Aortic dissection
DEFINITION
A condition where a tear in the aortic intima allows blood to surge into the aortic wall, causing a split between the inner and outer tunica media, and creating a false lumen.
AETIOLOGY
Degenerative changes in the smooth muscle of the aortic media are the predisposing event. Common causes and predisposing factors are:
- hypertension;
- aortic atherosclerosis;
- connective tissue disease (e.g. SLE, Marfans, Ehlers–Danlos);
- congenital cardiac abnormalities (e.g. aortic coarctation);
- aortitis (e.g. Takayasus aortitis, tertiary syphilis);
- iatrogenic (e.g. during angiography or angioplasty);
- trauma;
- crack cocaine.
Stanford classification divides dissection into
- type A with ascending aorta tear (most common);
- type B with descending aorta tear distal to the left subclavian artery.
Expansion of the false aneurysm may obstruct the subclavian, carotid, coeliac and renal
arteries.
EPIDEMIOLOGY
Most common in < between 40 and 60 years.
HISTORY
Sudden central ‘tearing’ pain, may radiate to the back (may mimic an MI).Aortic dissection can lead to occlusion of the aorta and its branches:
Carotid obstruction: Hemiparesis, dysphasia, blackout.
Coronary artery obstruction: Chest pain (angina or MI).
Subclavian obstruction: Ataxia, loss of consciousness.
Anterior spinal artery: Paraplegia.
Coeliac obstruction: Severe abdominal pain (ischaemic bowel).

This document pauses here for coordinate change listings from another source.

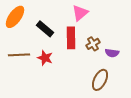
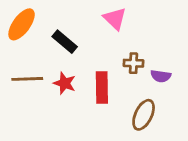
pink triangle: (80, 13) -> (115, 19), turned -36
red rectangle: (71, 38) -> (102, 88), moved
brown cross: (93, 44) -> (133, 63), turned 32

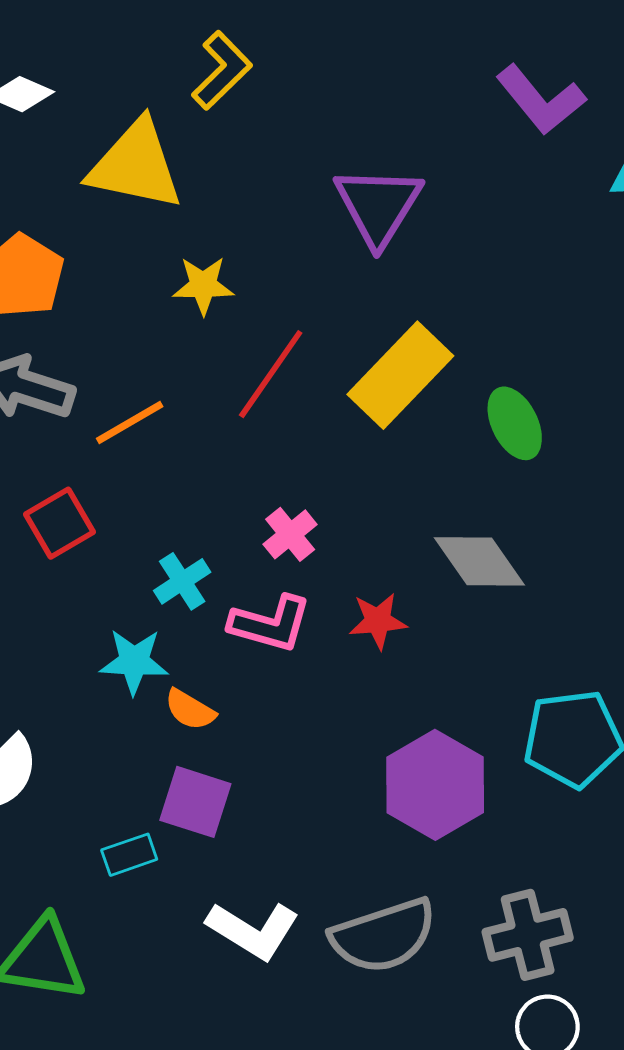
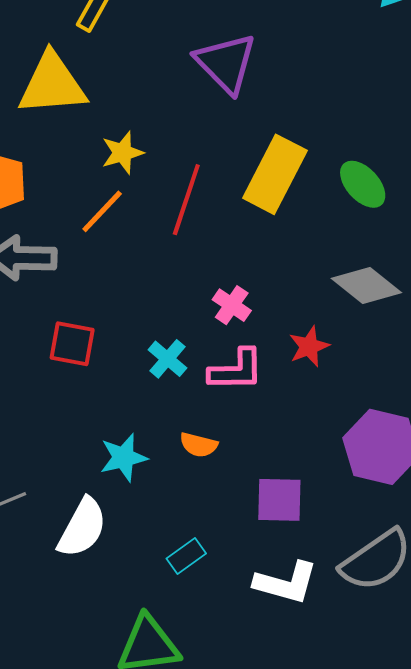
orange line: (130, 422) -> (102, 211), moved
red square: (60, 523) -> (72, 344), turned -33
cyan star: (134, 661) -> (124, 458), moved
purple square: (195, 802) -> (279, 500), moved

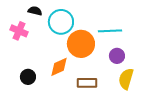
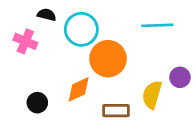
cyan line: (110, 31) -> (157, 25), moved
purple circle: (117, 56) -> (180, 77), moved
yellow semicircle: (126, 79) -> (152, 95), moved

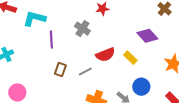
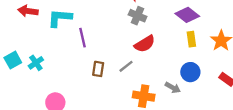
gray cross: (82, 29) -> (138, 16), moved
yellow rectangle: (130, 58) -> (191, 39), moved, turned 48

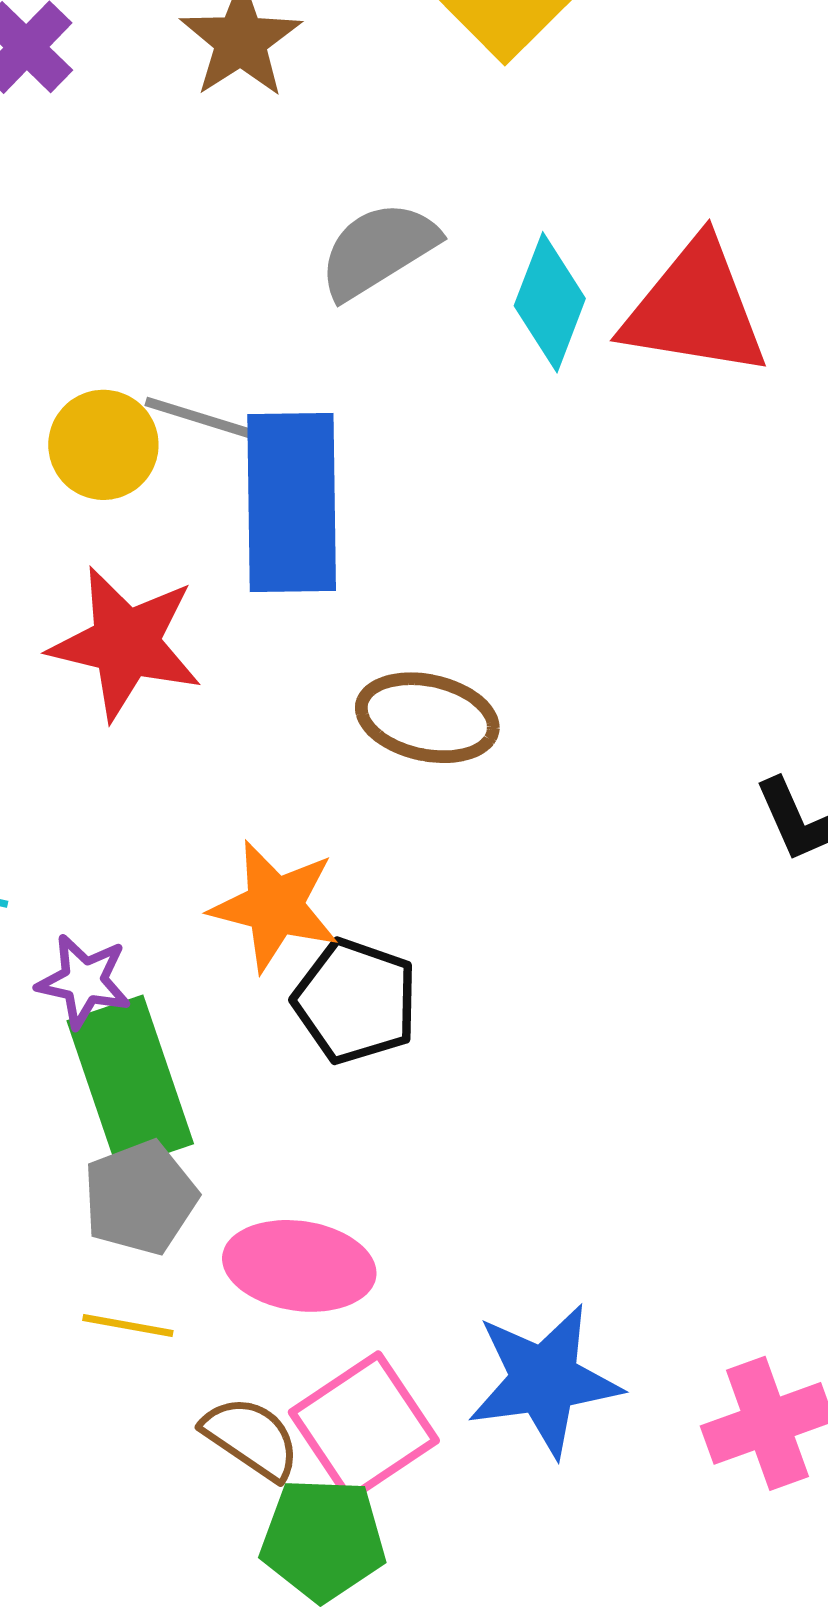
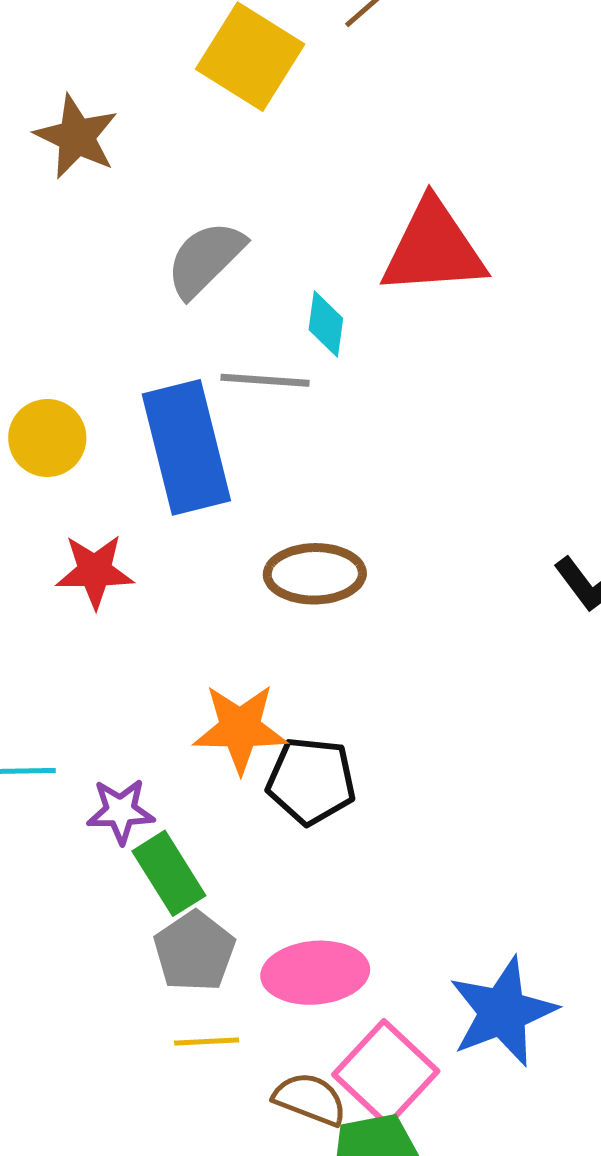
cyan diamond: (550, 302) -> (326, 324), moved, size x0.7
gray line: (206, 420) -> (265, 380), moved
red star: (126, 643) -> (95, 571), size x0.7
green rectangle: (130, 1082) -> (169, 873), size x0.7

Renal artery obstruction: Anuria, renal failure.
EXAMINATION
Murmur on the back below left scapula, descending to abdomen.
Blood pressure (BP):
Hypertension (BP discrepancy between arms of >20 mmHg), wide pulse pressure. If hypotensive may signify tamponade, check for pulsus paradoxus.
Aortic insufficiency:
Collapsing pulse, early diastolic murmur over aortic area.Unequal arm pulses.
There may be a palpable abdominal mass.
INVESTIGATIONS
Bloods: FBC, cross-match 10 units of blood, U&E (renal function), clotting.
CXR: Widened mediastinum, localized bulge in the aortic arch.
ECG: Often normal. Signs of left ventricular hypertrophy or inferior MI if dissection compromises the ostia of the right coronary artery.
CT-thorax: False lumen of dissection can be visualized.
Echocardiography: Transoesophageal is highly specific.
Cardiac catheterization and aortography.
MANAGEMENT
Acute: If suspected, CT-thorax should be performed urgently concurrent to resuscitation.
Resuscitate and restore blood volume with blood products. Monitor pulse and BP in both arms, central venous pressure monitoring, urinary catheter. Best managed in ITU setting.
Type A dissection:
Treated surgically. Emergency surgery because of the risk of cardiac tamponade. Affected aorta is replaced by a tube graft. Aortic valve may also be replaced.
Type B dissection:
Can be treated medically, surgically or by endovascular stenting. Control BP and prevent further dissection with IV nitroprusside and/or IV labetalol (use calcium channel blocker if b-blocker contraindicated). Surgical repair may be appropriate for patients with intractable or recurrent pain, aortic expansion, end-organ ischemia or progression of dissection, and has similar outcome rates. Endovascular repair is a newer technique using endovascular stents and is available in some centres, although evidence of benefit is still lacking (ADSORB trial results pending).
COMPLICATIONS
Aortic rupture, cardiac tamponade, pulmonary oedema, MI, syncope, cerebrovascular, renal, mesenteric or spinal ischaemia.
PROGNOSIS
Untreated mortality: 30% at 24 h, 75% at 2 weeks.
Operative mortality of 5–10%. A further 10% have neurological sequelae.
Prognosis for type B better than type A.